Data section:
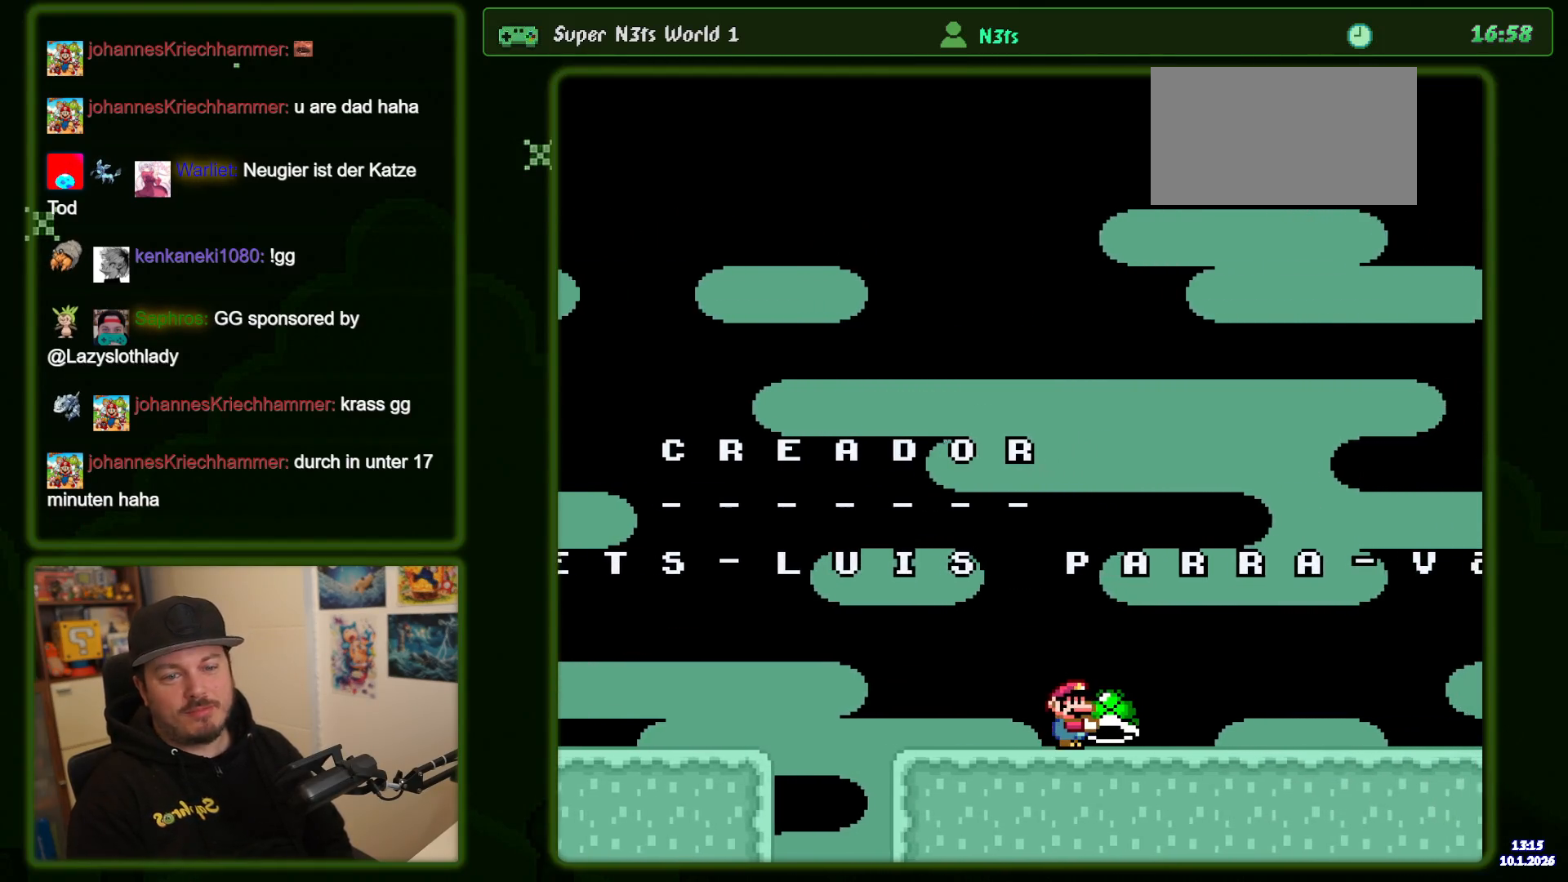
{"buttons": ["Y"], "events": []}
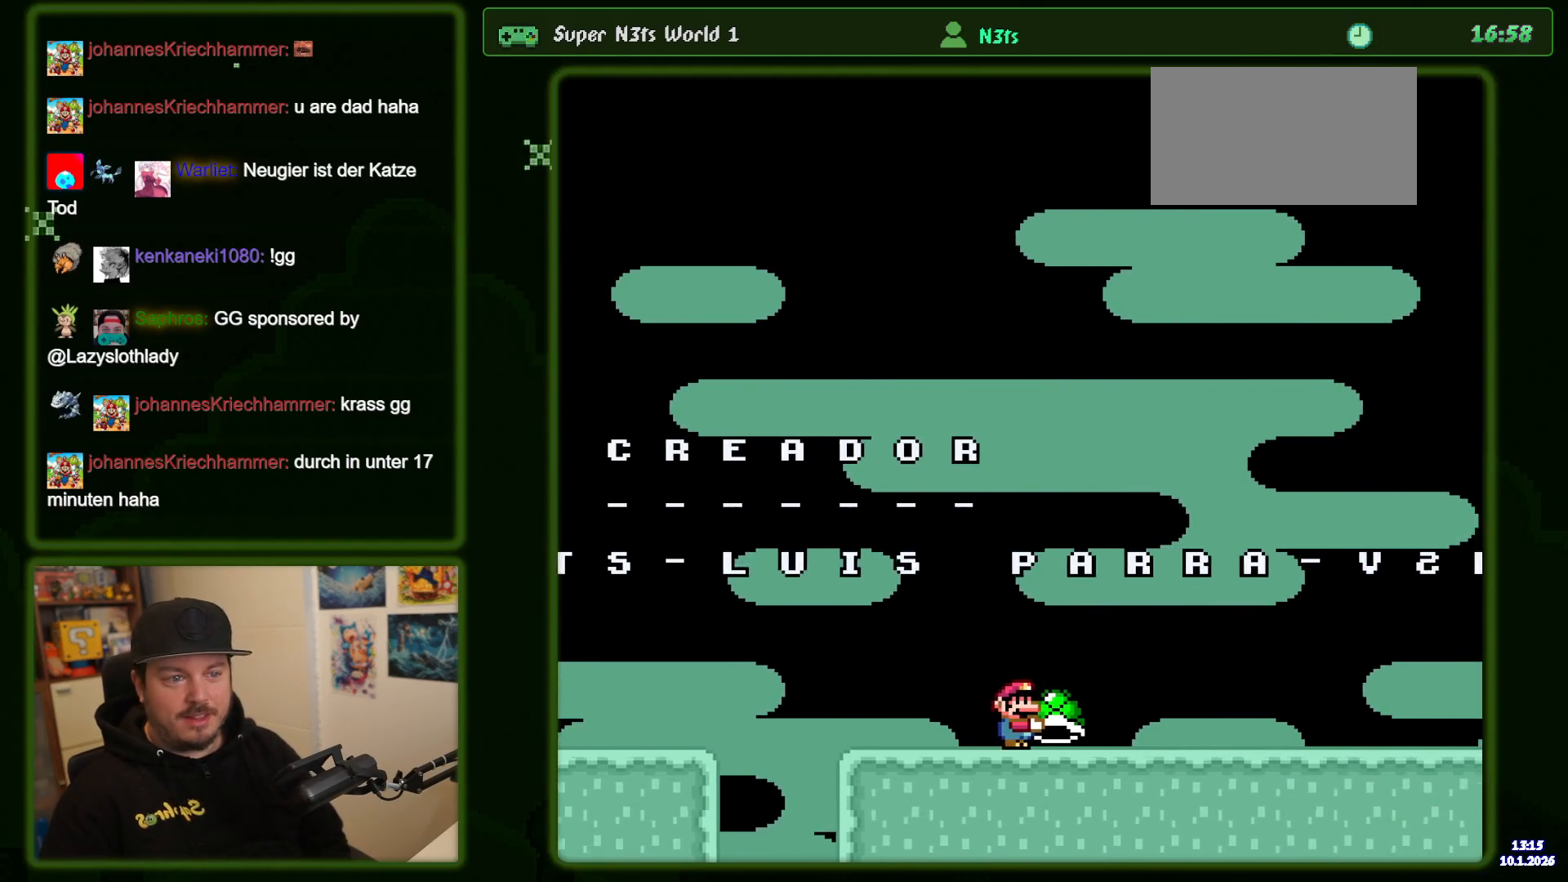
{"buttons": ["Y"], "events": []}
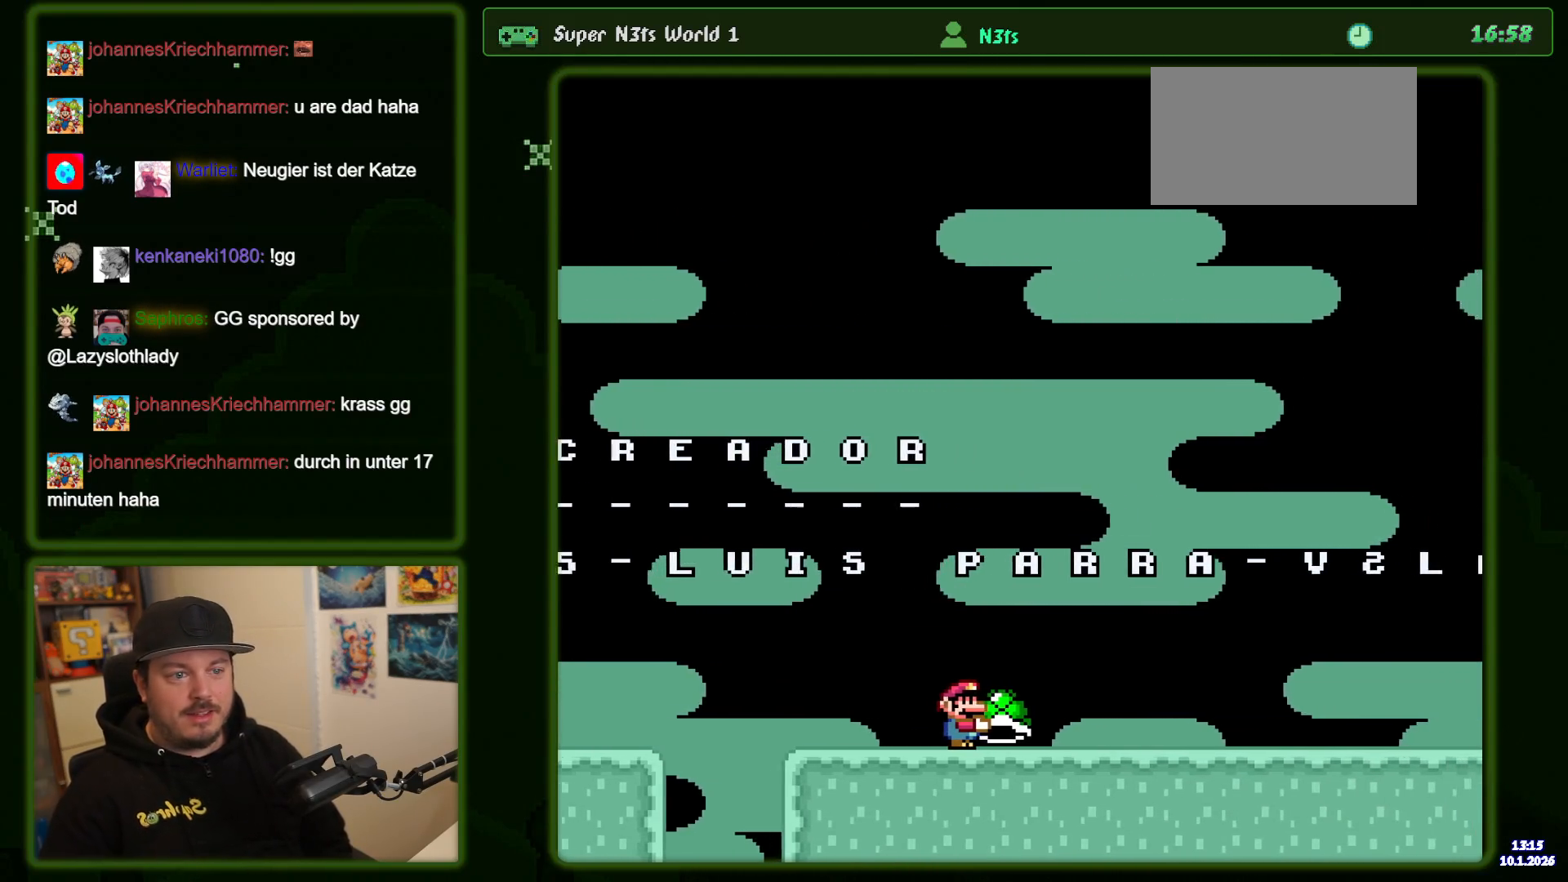
{"buttons": ["Y"], "events": []}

What to work on:
Give back the listing word for word, minus its images.

Answer to this problem:
{"buttons": ["Y"], "events": []}
{"buttons": ["Y"], "events": []}
{"buttons": ["Y"], "events": []}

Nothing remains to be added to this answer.